Monty Hall Problem

May 24, 2021.

I first heard of Monty Hall problem around four years ago. In class, a professor showed us how we weren't willing to change our decisions even after suggestive evidence showed us otherwise. What's Monty Hall problem, you ask?

Monty Hall problem is a brain teaser based on probability, inspired by the show Let's Make a Deal. The problem goes like this:

Suppose you're on a game show, and you're given the choice of three doors: Behind one door is a car; behind the others, goats. You pick a door, say No. 1, and the host, who knows what's behind the doors, opens another door, say No. 3, which has a goat. He then says to you, "Do you want to pick door No. 2?" Is it to your advantage to switch your choice?

Before you read further, pause and think of your answer.

The problem has multiple solutions, from very simple to complex Bayesian simulations. In this short note, I will only talk about the most straightforward solution using the principle of indifference.

The principle of indifference says that if you have no extra information, you should be indifferent between your choices. If you have a coin and you don't know the probability of getting a head, the best starting point is 50 per cent. If you haven't studied for the exam and have an objective exam, all options are equally likely to be correct.

Sounds simple, but this is easily misinterpreted and prone to errors. Remind yourself to be extra careful when using this.

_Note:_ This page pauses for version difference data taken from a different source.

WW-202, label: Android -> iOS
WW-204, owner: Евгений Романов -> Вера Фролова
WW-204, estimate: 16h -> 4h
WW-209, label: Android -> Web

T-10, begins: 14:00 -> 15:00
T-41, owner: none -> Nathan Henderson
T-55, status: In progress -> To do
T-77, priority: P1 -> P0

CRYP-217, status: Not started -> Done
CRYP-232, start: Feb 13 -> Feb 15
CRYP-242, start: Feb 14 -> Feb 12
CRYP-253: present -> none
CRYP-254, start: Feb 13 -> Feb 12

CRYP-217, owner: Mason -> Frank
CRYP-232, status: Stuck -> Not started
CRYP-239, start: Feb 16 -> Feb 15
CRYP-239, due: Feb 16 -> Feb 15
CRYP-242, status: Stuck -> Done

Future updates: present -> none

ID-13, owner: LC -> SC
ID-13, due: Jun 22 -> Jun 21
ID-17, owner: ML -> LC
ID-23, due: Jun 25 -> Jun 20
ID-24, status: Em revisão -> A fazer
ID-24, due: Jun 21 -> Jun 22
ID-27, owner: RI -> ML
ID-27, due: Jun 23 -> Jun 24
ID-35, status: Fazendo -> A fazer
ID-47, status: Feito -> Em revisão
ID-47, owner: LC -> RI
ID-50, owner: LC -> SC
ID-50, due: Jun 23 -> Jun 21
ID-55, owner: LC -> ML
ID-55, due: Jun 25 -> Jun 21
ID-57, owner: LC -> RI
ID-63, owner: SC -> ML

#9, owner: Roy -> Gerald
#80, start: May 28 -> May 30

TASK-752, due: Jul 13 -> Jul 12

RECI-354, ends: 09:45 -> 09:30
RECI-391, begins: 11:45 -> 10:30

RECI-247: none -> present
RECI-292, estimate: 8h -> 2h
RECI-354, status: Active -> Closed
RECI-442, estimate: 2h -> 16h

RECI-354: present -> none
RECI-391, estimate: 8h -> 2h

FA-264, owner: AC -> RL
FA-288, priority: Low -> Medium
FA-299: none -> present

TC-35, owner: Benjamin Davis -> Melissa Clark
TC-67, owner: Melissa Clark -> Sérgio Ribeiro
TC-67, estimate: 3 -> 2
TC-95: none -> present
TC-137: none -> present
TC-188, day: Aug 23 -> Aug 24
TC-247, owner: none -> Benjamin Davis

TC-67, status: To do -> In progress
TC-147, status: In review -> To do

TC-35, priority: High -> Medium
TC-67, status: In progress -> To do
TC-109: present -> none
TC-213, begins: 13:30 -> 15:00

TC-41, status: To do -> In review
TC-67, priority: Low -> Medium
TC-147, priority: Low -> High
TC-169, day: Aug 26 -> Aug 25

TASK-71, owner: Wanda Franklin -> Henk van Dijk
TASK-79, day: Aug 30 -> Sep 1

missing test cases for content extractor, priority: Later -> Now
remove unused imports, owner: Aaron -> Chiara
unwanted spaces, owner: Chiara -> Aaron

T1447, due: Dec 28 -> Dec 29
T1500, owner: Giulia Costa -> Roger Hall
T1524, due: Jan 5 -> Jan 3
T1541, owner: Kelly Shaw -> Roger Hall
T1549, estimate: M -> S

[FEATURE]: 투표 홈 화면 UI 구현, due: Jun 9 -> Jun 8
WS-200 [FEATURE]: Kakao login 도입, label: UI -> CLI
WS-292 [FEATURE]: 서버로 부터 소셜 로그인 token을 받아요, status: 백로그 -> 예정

For our Monty Hall, let us say you don't know anything about your choices. You are equally likely to choose any one — 1/3 probability. Say you chose the first one, and Mr Hall removes the second option. What is the likelihood that you are still correct and the car is actually behind the first door? Now that there are only two doors left, it should be 1/2. You should be indifferent between the two doors. Wrong.

What you do not account for is that this probability does not account for the additional information that Mr Hall removed the second option. Did you consider conditional probability? This reminds me of Chekhov's Gun — a movie-making principle that says every element in the story must be necessary or it shouldn't be there. Why did Mr Hall remove the option? It should have value.

Once you consider that additional information, think again of the problem. Mr Hall removes the second door from the game; the probabilities are recalculated. You initially chose the second door, and that door's chance remains fixed — 1/3. You are right now if and only if you were right originally. But the third door's chance increases to 2/3. After all, the total probability should add up to one. Because that is the case, you should change your choice and quickly switch to door three.

If you switch your choice, you have around 66 per cent probability of taking that sedan home. If you didn't, well, only 33 per cent. Puzzled? I couldn't get it either. (It is a veridical problem; the correct answer is so counterintuitive that it seems absurd.)

As I said, there are mathematical and simulation proofs as well.

But why didn't you switch? Or why didn't I switch? Was it because I was taught to be disciplined and stick with a choice once I made it? Was it because I had invested in my first choice and didn't want to lose it? Or was it because I was afraid to take the risk?

My psychology professor had taught me about errors of omission vs errors of commission effect. People tend to stay inactive and lose rather than be active and take risks. Then there is endowment effect from development economics. Once we own a good, we start valuing it more than we had invested for it. We develop an attachment to it and an emotional bias for our decisions. It could have been that.

Or, I was too lazy to switch.